▶ **The data**:
******************************
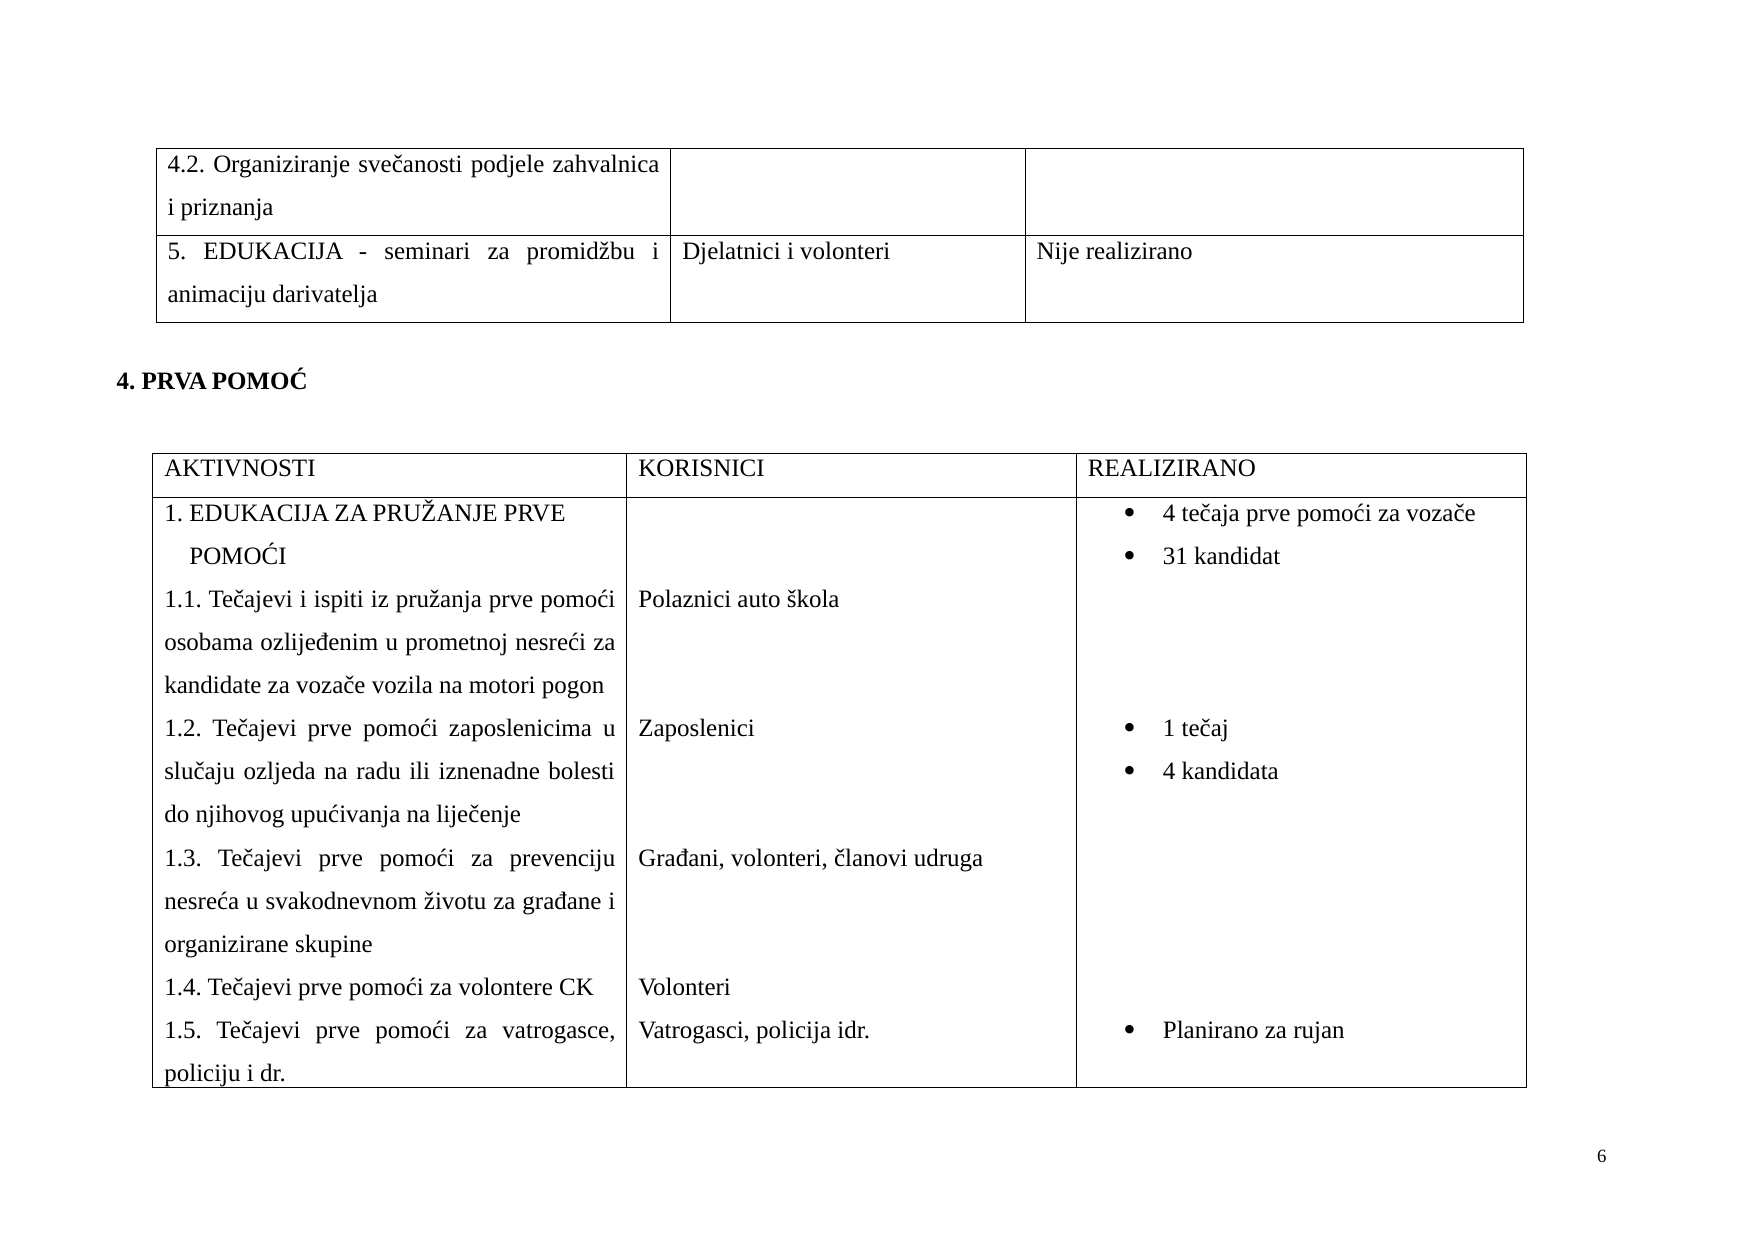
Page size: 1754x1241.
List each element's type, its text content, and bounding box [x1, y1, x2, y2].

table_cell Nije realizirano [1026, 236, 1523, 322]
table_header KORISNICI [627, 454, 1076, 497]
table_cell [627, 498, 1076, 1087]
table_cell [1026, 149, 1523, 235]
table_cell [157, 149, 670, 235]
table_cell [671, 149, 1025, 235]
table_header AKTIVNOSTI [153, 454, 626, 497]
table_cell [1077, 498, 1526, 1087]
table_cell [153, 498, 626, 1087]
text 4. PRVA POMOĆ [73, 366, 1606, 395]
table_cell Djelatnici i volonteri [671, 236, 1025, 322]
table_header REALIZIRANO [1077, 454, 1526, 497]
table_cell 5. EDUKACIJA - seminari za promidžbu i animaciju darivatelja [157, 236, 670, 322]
******************************
Taking the listing above as the source, transcribe only the lines starting at the line with "table_cell [627, 498, 1076, 1087]" and going through the line with "table_cell [1077, 498, 1526, 1087]", unaltered and with both ends included.

table_cell [627, 498, 1076, 1087]
table_cell [1026, 149, 1523, 235]
table_cell [157, 149, 670, 235]
table_cell [671, 149, 1025, 235]
table_header AKTIVNOSTI [153, 454, 626, 497]
table_cell [1077, 498, 1526, 1087]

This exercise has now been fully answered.